「ロケット史」紙工作で一望 航空宇宙博物館でクラフト展 − 岐阜新聞 Web
「ロケット史」紙工作で一望 航空宇宙博物館でクラフト展
2016年02月17日09:12
写真:「ロケット史」紙工作で一望 航空宇宙博物館でクラフト展
精巧なロケットのペーパークラフトに見入る来館者=岐阜県各務原市下切町、かかみがはら航空宇宙科学博物館

 世界初の有人宇宙飛行をしたボストーク、最新鋭のイプシロン…。世界中で打ち上げられたほぼ全てのロケットを100分の1サイズで精巧に制作したペーパークラフトの展示会が、岐阜県各務原市下切町のかかみがはら航空宇宙科学博物館で開かれ、95点が展示されている。人類の宇宙開拓史をたどる作品に来館者が見入っている。3月28日まで。

 制作したのは、水戸市職員でペーパークラフト作家の中川義道さん(46)。米国、ロシア(旧ソ連)、日本など国ごとに年代順に展示している。

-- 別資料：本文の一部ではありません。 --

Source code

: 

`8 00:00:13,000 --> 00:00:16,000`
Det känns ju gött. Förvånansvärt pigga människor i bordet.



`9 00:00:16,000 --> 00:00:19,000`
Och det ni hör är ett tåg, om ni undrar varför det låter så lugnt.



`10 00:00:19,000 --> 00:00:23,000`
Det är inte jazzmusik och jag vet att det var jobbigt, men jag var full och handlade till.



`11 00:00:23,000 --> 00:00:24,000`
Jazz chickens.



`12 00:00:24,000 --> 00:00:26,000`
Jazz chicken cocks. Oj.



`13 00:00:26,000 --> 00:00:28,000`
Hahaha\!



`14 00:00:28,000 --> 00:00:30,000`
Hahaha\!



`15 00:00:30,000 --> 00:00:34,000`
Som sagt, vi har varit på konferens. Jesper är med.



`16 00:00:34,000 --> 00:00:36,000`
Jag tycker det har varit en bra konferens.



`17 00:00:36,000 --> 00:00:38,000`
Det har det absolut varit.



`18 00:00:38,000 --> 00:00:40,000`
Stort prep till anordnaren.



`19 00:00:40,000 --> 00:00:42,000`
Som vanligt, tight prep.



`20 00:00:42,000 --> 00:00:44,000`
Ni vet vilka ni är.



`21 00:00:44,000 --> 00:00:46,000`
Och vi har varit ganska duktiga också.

 作品からは、米国と旧ソ連の宇宙開拓をめぐる競争の歴史をたどることができる。世界初の人工衛星を搭載したスプートニク(1957年)やボストーク(61年)など旧ソ連のロケットと、月面着陸を成功させた米国のアポロ11号を搭載したサターンV(69年)などがある。

 日本のロケットは約30点。人工衛星を初めて打ち上げたL(ラムダ)−4S(70年)から、17日に打ち上げ予定のH2Aや、最新鋭のイプシロンまでが並ぶ。

 中川さんは「ロケット開発は、日本も世界も成功と失敗を重ねて今がある。その歴史を感じてほしい」と話している。同館は火曜休館。